Urban pollution perturbs the life cycle of Amazon rainforest clouds
Fast, Jerome D — Pacific Northwest National Laboratory
Area of research:
The indirect effect of aerosols on clouds, radiation, and precipitation is one of the most uncertain factors in predicting future global climate change. Urban areas produce copious nanoparticles smaller than 10 nanometers, which are too small to act as efficient cloud condensation nuclei. The mechanisms responsible for particle growth to cloud-nucleating sizes are poorly understood. Researchers examined the impacts of pollution-induced nanoparticles on clouds in the Amazon rainforest. They found that nanoparticles rapidly grew via the condensation of semivolatile organic vapor and substantially altered the formation of shallow convective clouds, suppressed precipitation, and enhanced the transition of shallow to deep convective clouds.
Aerosols play a crucial role in the Earth’s energy balance and hydrological cycle by interacting with incoming solar radiation and forming clouds. This study improves fundamental scientific understanding of how pollution-induced nanoparticles grow and impact cloud life cycles in the otherwise pristine environment of the Amazon rainforest. Understanding how natural and pollution-induced aerosols impact clouds and precipitation under different environmental conditions is an important step in reducing the large uncertainties associated with aerosol indirect effects in weather and climate predictions. This understanding will allow scientists to provide a better perspective on the broader impacts of air pollution regulations.
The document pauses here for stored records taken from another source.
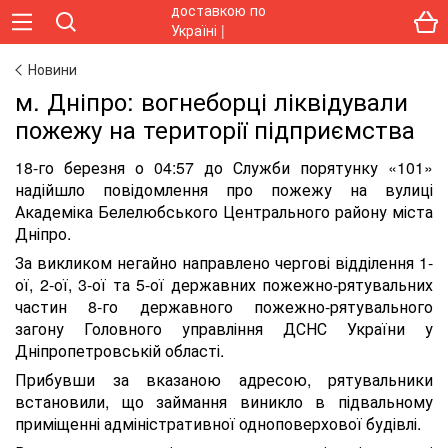
Новини
м. Дніпро: вогнеборці ліквідували
пожежу на території підприємства
18-го березня о 04:57 до Служби порятунку «101»
надійшло повідомлення про пожежу на вулиці
Академіка Белелюбського Центрального району міста
Дніпро.
За викликом негайно направлено чергові відділення 1-
ої, 2-ої, 3-ої та 5-ої державних пожежно-рятувальних
частин 8-го державного пожежно-рятувального
загону Головного управління ДСНС України у
Дніпропетровській області.
Прибувши за вказаною адресою, рятувальники
встановили, що займання виникло в підвальному
приміщенні адміністративної одноповерхової будівлі.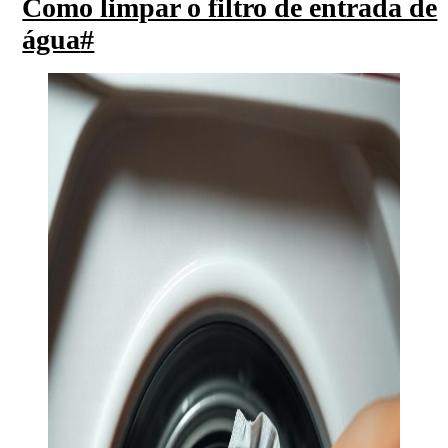
Como limpar o filtro de entrada de
água
#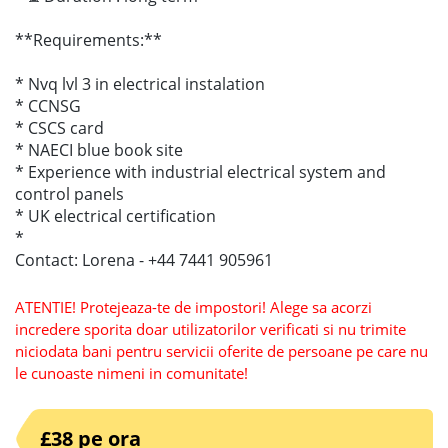
**Requirements:**
* Nvq lvl 3 in electrical instalation
* CCNSG
* CSCS card
* NAECI blue book site
* Experience with industrial electrical system and
control panels
* UK electrical certification
*
Contact: Lorena - +44 7441 905961
ATENTIE! Protejeaza-te de impostori! Alege sa acorzi
incredere sporita doar utilizatorilor verificati si nu trimite
niciodata bani pentru servicii oferite de persoane pe care nu
le cunoaste nimeni in comunitate!
£38 pe ora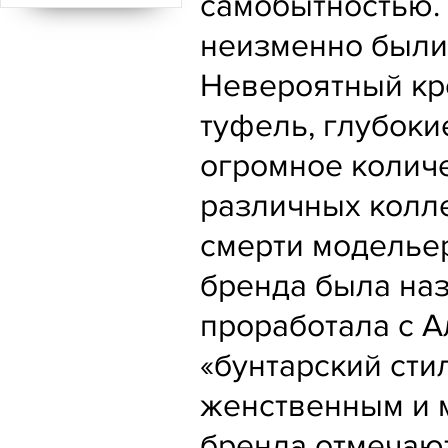
самобытностью. 
неизменно были 
Невероятный кр
туфель, глубоки
огромное количе
различных колл
смерти моделье
бренда была наз
проработала с А
«бунтарский сти
женственным и 
бренда отмечают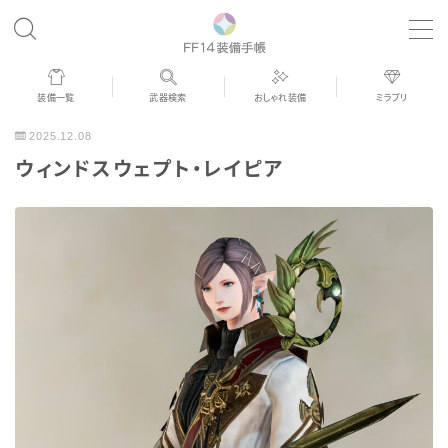
MENU
装備一覧
武器検索
おしゃれ装備
ミラプリ
歴代ジョブAF
2025.12.08
ウィンドスウェプト・レイピア
男女別デザイン
アネモス（染色可能紅蓮AF）
眼鏡
バイザー
ゴーグル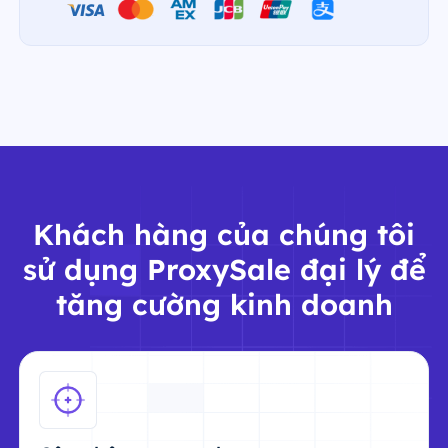
Khách hàng của chúng tôi
sử dụng ProxySale đại lý để
tăng cường kinh doanh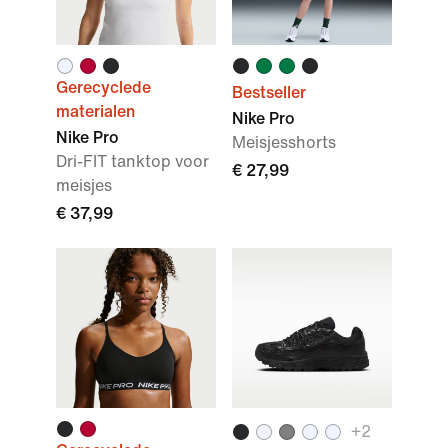
Gerecyclede
Bestseller
materialen
Nike Pro
Nike Pro
Meisjesshorts
Dri-FIT tanktop voor
€ 27,99
meisjes
€ 37,99
+
2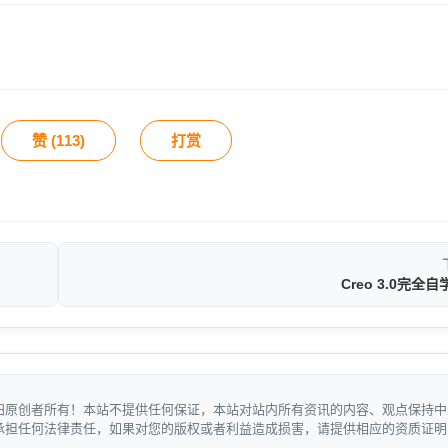
赞 (
113
)
打赏
Creo 3.0完全
归原创者所有！本站不提供任何保证，本站对站内所有资讯的内容、观点保持中
承担任何法律责任，如果对您的版权或者利益造成损害，请提供相应的资质证明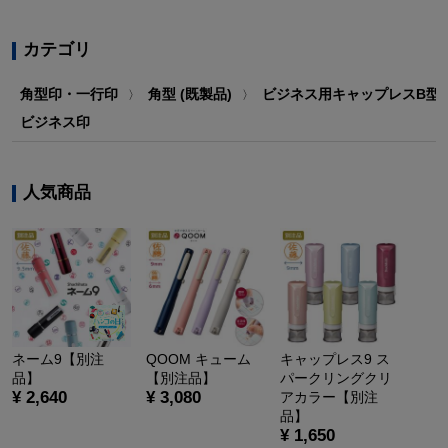
カテゴリ
角型印・一行印
角型 (既製品)
ビジネス用キャップレスB型(13
〉
〉
ビジネス印
人気商品
ネーム9【別注
QOOM キューム
キャップレス9 ス
品】
【別注品】
パークリングクリ
¥ 2,640
¥ 3,080
アカラー【別注
品】
¥ 1,650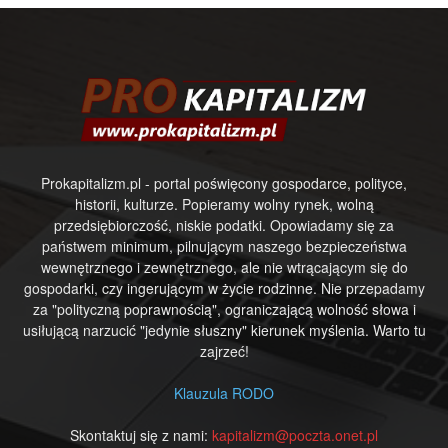
Prokapitalizm.pl - portal poświęcony gospodarce, polityce,
historii, kulturze. Popieramy wolny rynek, wolną
przedsiębiorczość, niskie podatki. Opowiadamy się za
państwem minimum, pilnującym naszego bezpieczeństwa
wewnętrznego i zewnętrznego, ale nie wtrącającym się do
gospodarki, czy ingerującym w życie rodzinne. Nie przepadamy
za "polityczną poprawnością", ograniczającą wolność słowa i
usiłującą narzucić "jedynie słuszny" kierunek myślenia. Warto tu
zajrzeć!
Klauzula RODO
Skontaktuj się z nami:
kapitalizm@poczta.onet.pl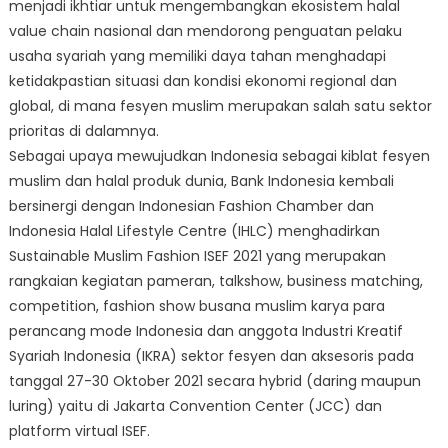
menjadi ikhtiar untuk mengembangkan ekosistem halal
value chain nasional dan mendorong penguatan pelaku
usaha syariah yang memiliki daya tahan menghadapi
ketidakpastian situasi dan kondisi ekonomi regional dan
global, di mana fesyen muslim merupakan salah satu sektor
prioritas di dalamnya.
Sebagai upaya mewujudkan Indonesia sebagai kiblat fesyen
muslim dan halal produk dunia, Bank Indonesia kembali
bersinergi dengan Indonesian Fashion Chamber dan
Indonesia Halal Lifestyle Centre (IHLC) menghadirkan
Sustainable Muslim Fashion ISEF 2021 yang merupakan
rangkaian kegiatan pameran, talkshow, business matching,
competition, fashion show busana muslim karya para
perancang mode Indonesia dan anggota Industri Kreatif
Syariah Indonesia (IKRA) sektor fesyen dan aksesoris pada
tanggal 27-30 Oktober 2021 secara hybrid (daring maupun
luring) yaitu di Jakarta Convention Center (JCC) dan
platform virtual ISEF.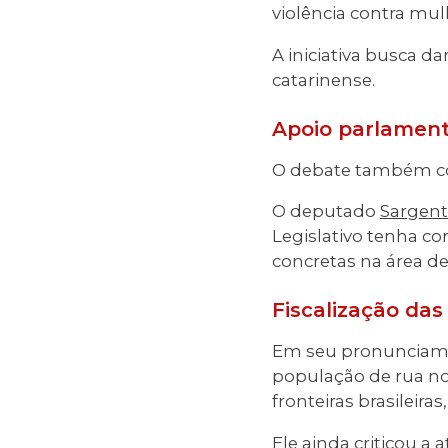
violência contra mul
A iniciativa busca d
catarinense.
Apoio parlament
O debate também co
O deputado
Sargent
Legislativo tenha c
concretas na área de
Fiscalização das
Em seu pronunciame
população de rua no 
fronteiras brasileir
Ele ainda criticou 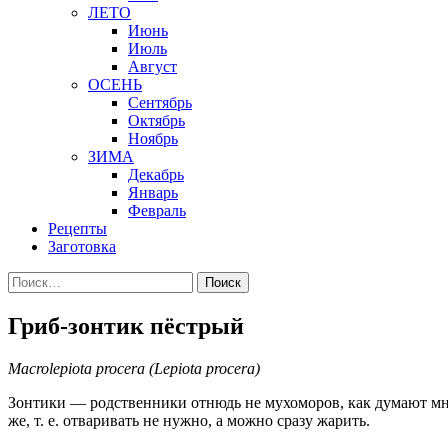
ЛЕТО
Июнь
Июль
Август
ОСЕНЬ
Сентябрь
Октябрь
Ноябрь
ЗИМА
Декабрь
Январь
Февраль
Рецепты
Заготовка
Найти:
Гриб-зонтик пёстрый
Macrolepiota procera (Lepiota procera)
Зонтики — родственники отнюдь не мухоморов, как думают мно
же, т. е. отваривать не нужно, а можно сразу жарить.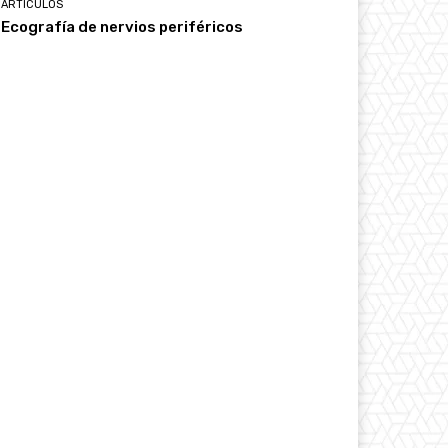
ARTÍCULOS
Ecografía de nervios periféricos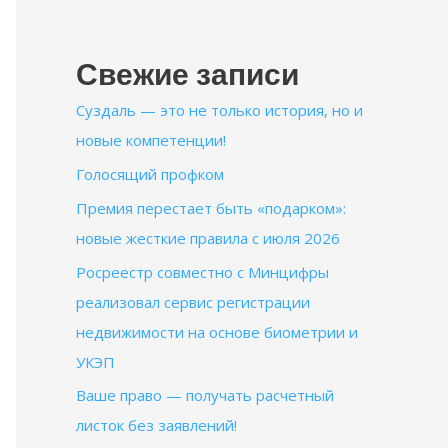
Свежие записи
Суздаль — это не только история, но и
новые компетенции!
Голосящий профком
Премия перестает быть «подарком»:
новые жесткие правила с июля 2026
Росреестр совместно с Минцифры
реализовал сервис регистрации
недвижимости на основе биометрии и
УКЭП
Ваше право — получать расчетный
листок без заявлений!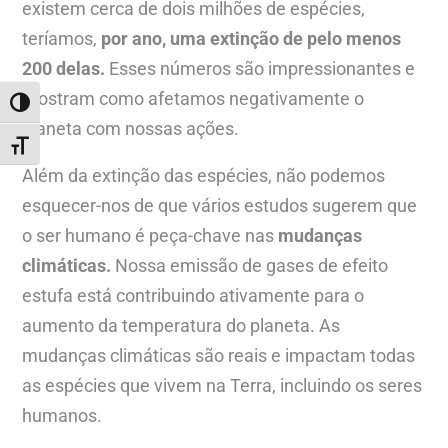
existem cerca de dois milhões de espécies,
teríamos,
por ano, uma extinção de pelo menos
200 delas.
Esses números são impressionantes e
mostram como afetamos negativamente o
ALTERNAR ALTO CONTRASTE
planeta com nossas ações.
ALTERNAR TAMANHO DA FONTE
Além da extinção das espécies, não podemos
esquecer-nos de que vários estudos sugerem que
o ser humano é peça-chave nas
mudanças
climáticas.
Nossa emissão de gases de efeito
estufa está contribuindo ativamente para o
aumento da temperatura do planeta. As
mudanças climáticas são reais e impactam todas
as espécies que vivem na Terra, incluindo os seres
humanos.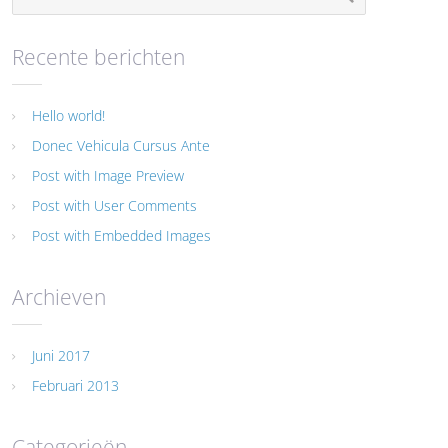
Recente berichten
Hello world!
Donec Vehicula Cursus Ante
Post with Image Preview
Post with User Comments
Post with Embedded Images
Archieven
Juni 2017
Februari 2013
Categorieën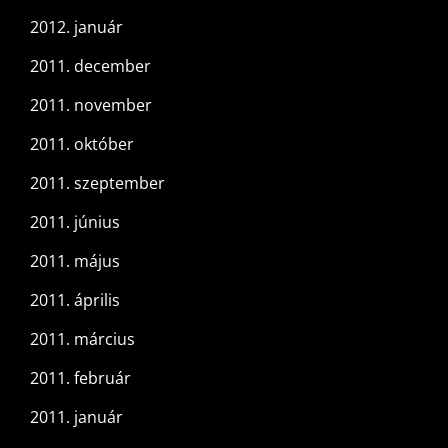
2012. január
2011. december
2011. november
2011. október
2011. szeptember
2011. június
2011. május
2011. április
2011. március
2011. február
2011. január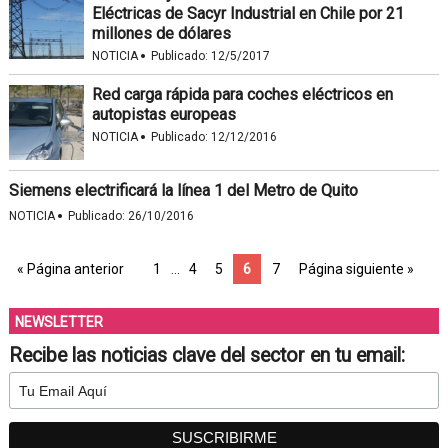
Eléctricas de Sacyr Industrial en Chile por 21
millones de dólares
·
NOTICIA
Publicado:
12/5/2017
Red carga rápida para coches eléctricos en
autopistas europeas
·
NOTICIA
Publicado:
12/12/2016
Siemens electrificará la línea 1 del Metro de Quito
·
NOTICIA
Publicado:
26/10/2016
« Página anterior
1
…
4
5
6
7
Página siguiente »
NEWSLETTER
Recibe las noticias clave del sector en tu email:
U.S Department of Energy (DOE) researchers from the Atmospheric Radiation Measurement user facility systematically investigated the aerosol growth mechanisms responsible for the observed rapid growth of the numerous pollution-induced nanoparticles downwind of Manaus, an isolated metropolis in the central Amazon Basin, during the GoAmazon field campaign in 2014-15. Combining insights from laboratory studies and detailed model analysis of field measurements, including the DOE Environmental Molecular Sciences Laboratory’s aerosol mass spectrometer observations, they found that the condensation of semivolatile oxidation products of naturally emitted biogenic hydrocarbons sustains the rapid growth of nanoparticles into cloud condensation nuclei (CCN). They showed that the semivolatile organic vapors dynamically partition into particles of different sizes. Accurately reproducing the growth of nanoparticles as well as the evolution of aerosol number and volume size distributions requires accounting for particle-phase bulk diffusion limitations in large semisolid particles.
Additionally, the researchers used a real-case simulation to reveal a clear effect that the rapid growth of pollution nanoparticles into CCN can exert on the cloud life cycle downwind of Manaus. Cloud-resolving numerical simulations show that the enhanced CCN concentrations in the urban plume substantially alter the formation of shallow convective clouds, suppress precipitation, and enhance the transition to deep convective clouds. The proposed nanoparticle growth mechanism, expressly enabled by the abundantly formed semivolatile organics, suggests an appreciable impact of anthropogenic aerosols on clouds in previously unpolluted forests.